12:00-2:00  Contemplative lunch (provided), followed by work period

2:00-3:30 Sitting

3:30-3:50 Tea

3:50-6:00 Sitting, followed by closing chants

6:00 – to bedtime. Dinner (not provided) followed by evening study and contemplative practice in your home.

 

There will be at least two sessions per day of lujong, Tibetan movement exercises.

If you are not able to attend the full retreat, please put your proposed schedule in writing and email it to me. Please be specific with respect to times and meals. If you can’t attend all the days of the retreat, come for the beginning.

The meals will be vegetarian. If you have serious food allergies, please make a note of them when you register at https://nelson.shambhala.org/our-programs/62/week-long-meditation-retreat-in-the-city/.

There will be space for vajrayana students and practitioners of the Shambhala Sadhana to practice in the back of the main shrine room or in the rear shrine room as appropriate. November 25, the last day of the practice event, will end with an evening celebration. Our regular sitting schedule and open house will be suspended during that week to minimize disruption.

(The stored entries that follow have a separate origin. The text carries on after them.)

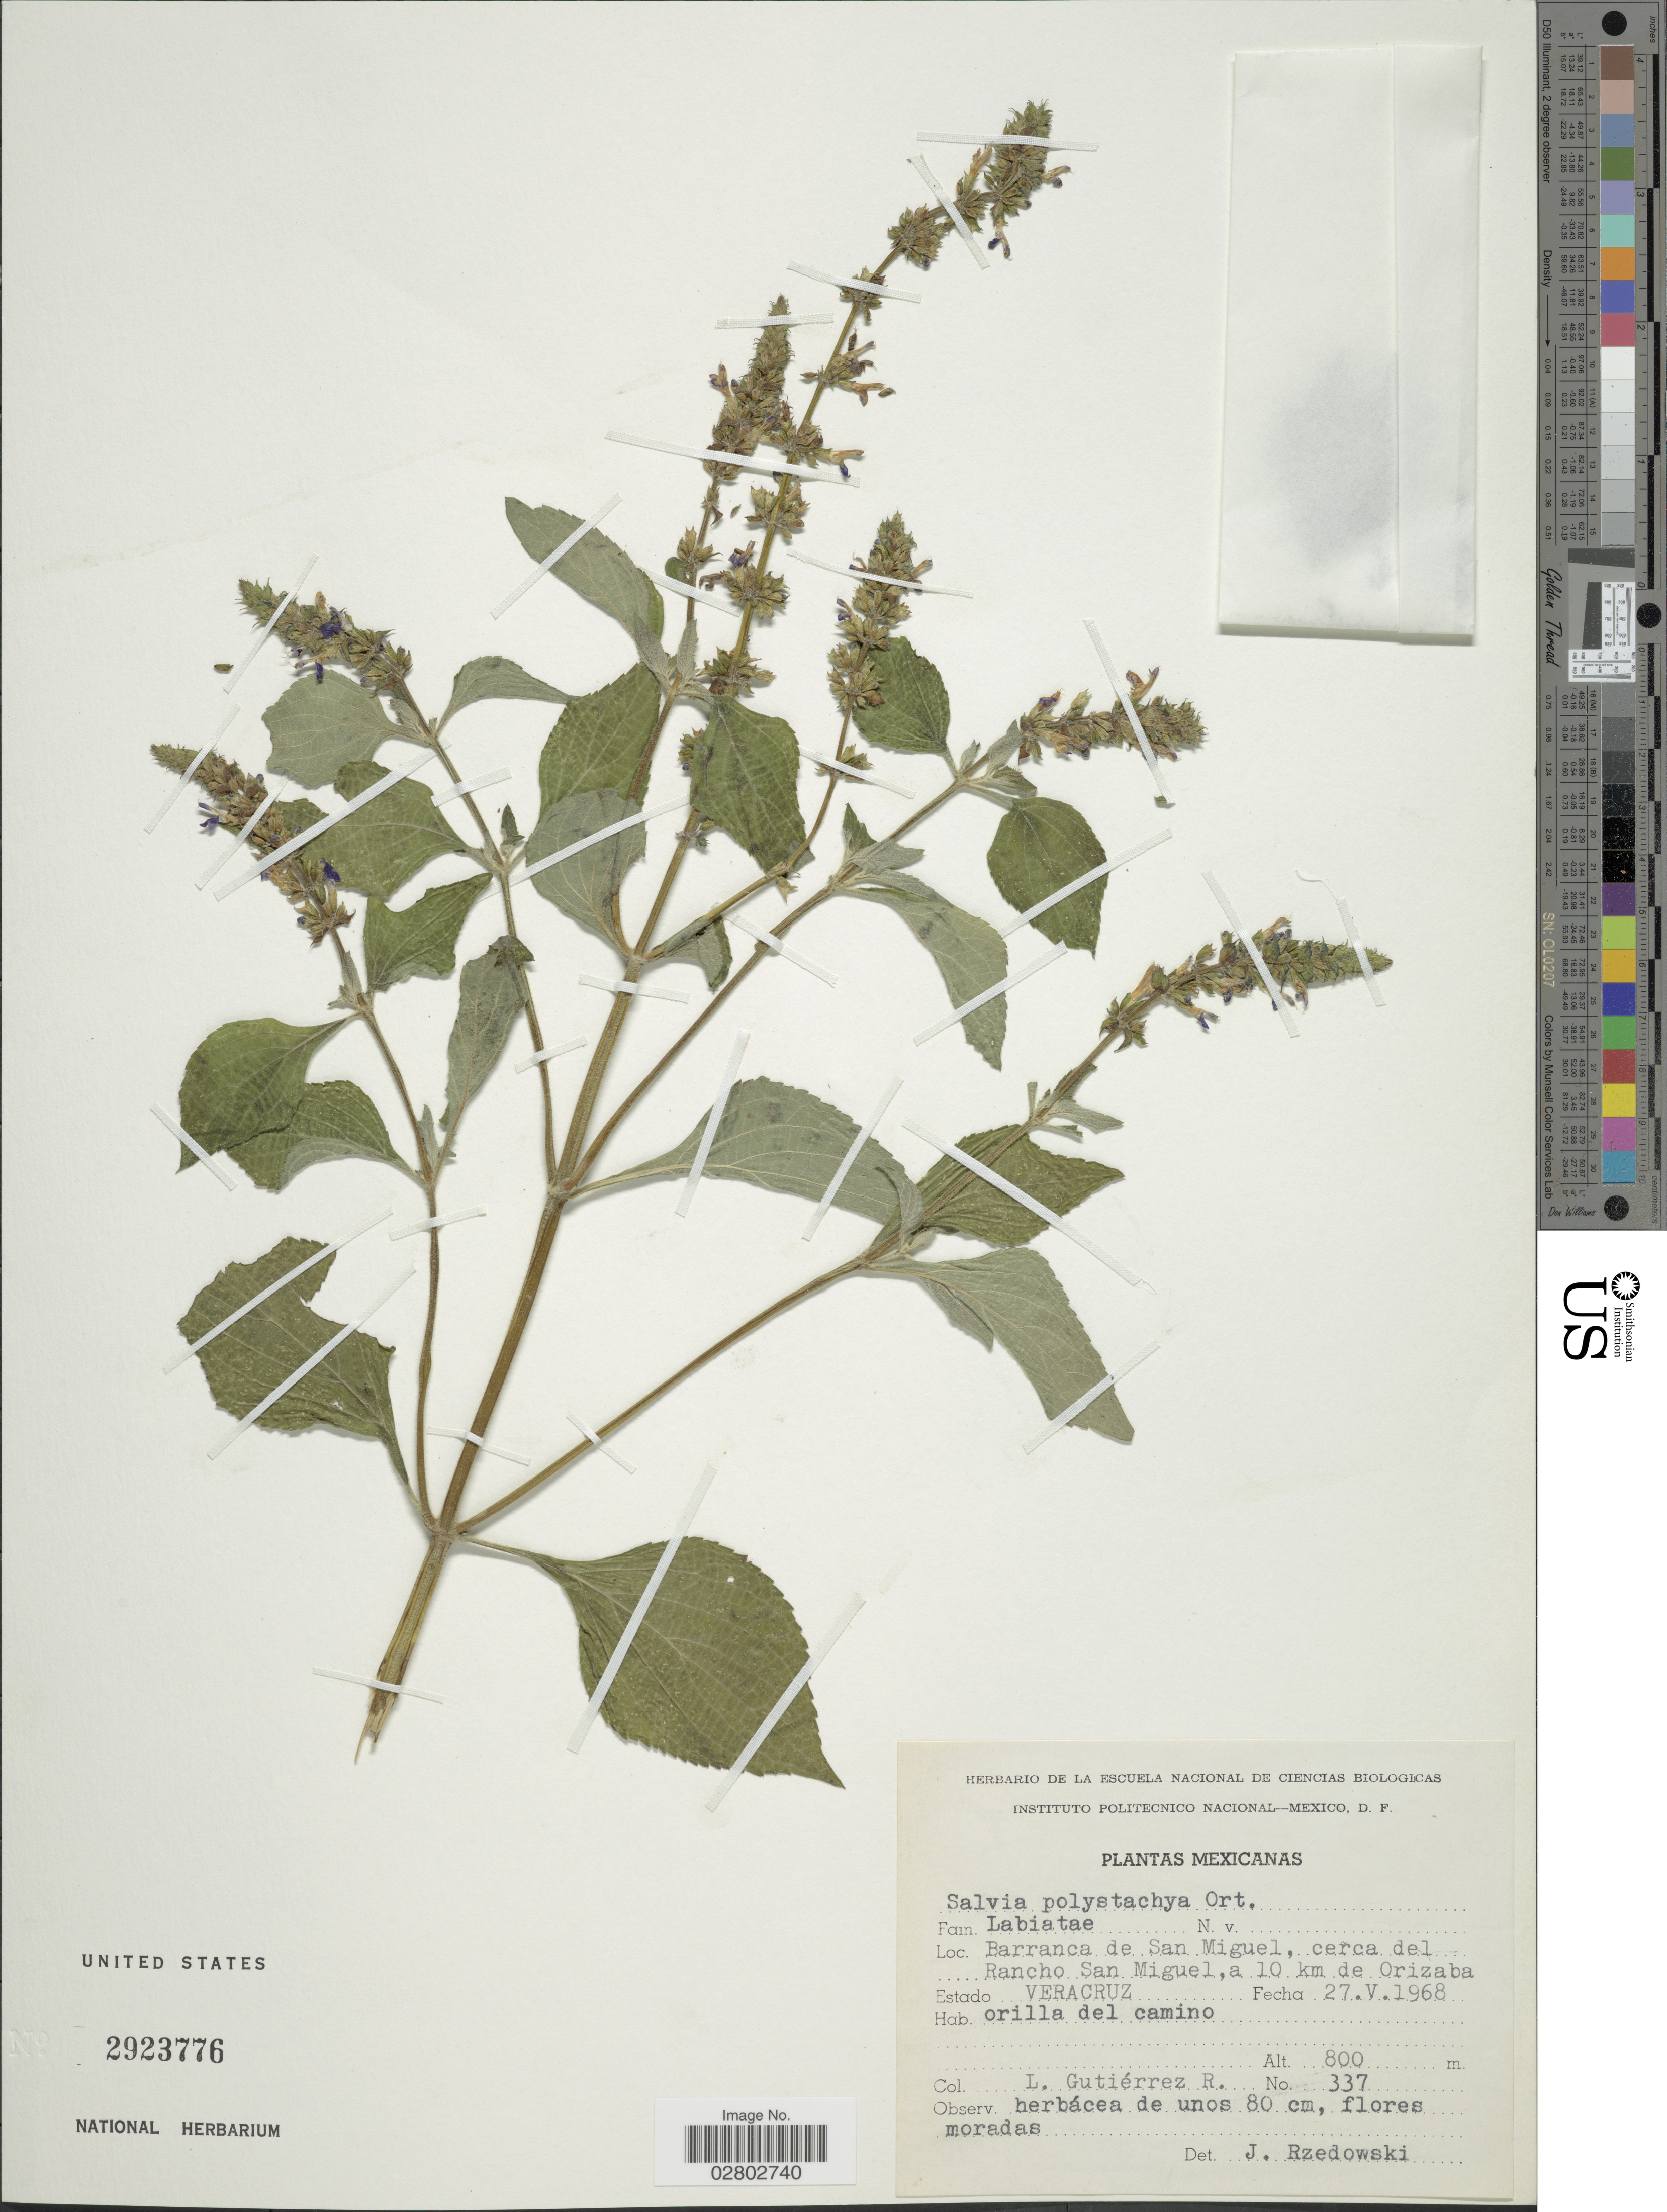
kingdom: Plantae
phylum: Tracheophyta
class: Magnoliopsida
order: Lamiales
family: Lamiaceae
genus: Salvia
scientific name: Salvia polystachya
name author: Cav.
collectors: L. Gutiérrez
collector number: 337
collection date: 1968-10-27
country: Mexico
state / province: Veracruz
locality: Barranca de San Miguel, cerca del Rancho San Miguel, a 10 km de Orizaba, Estado Veracruz.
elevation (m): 800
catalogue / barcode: US 2923776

The cost will be $350, or $45 per day. There will be an early bird price reduction to $300 if you register before November 1st. To ensure your place, please pay at the time you register. The retreat will be a fundraiser for our building, which still has siding and other projects to comp  lete. If you wish to make a larger donation, the “patron price” is $400. This enables us to extend discounts to people who need to pay less. Breakfast, lunch and tea snacks will be provided. If price is an issue for you, talk to Margaret at 250 352 6559.

We will give priority to full time attendees, followed by part time participants. We ask that part timers come for a minimum of two full days, preferably on the first weekend.

In order to make this retreat happen, we will need at least 10 and no more than 22 participants and staff, so it is important to register as soon as possible to ensure that the retreat can go on.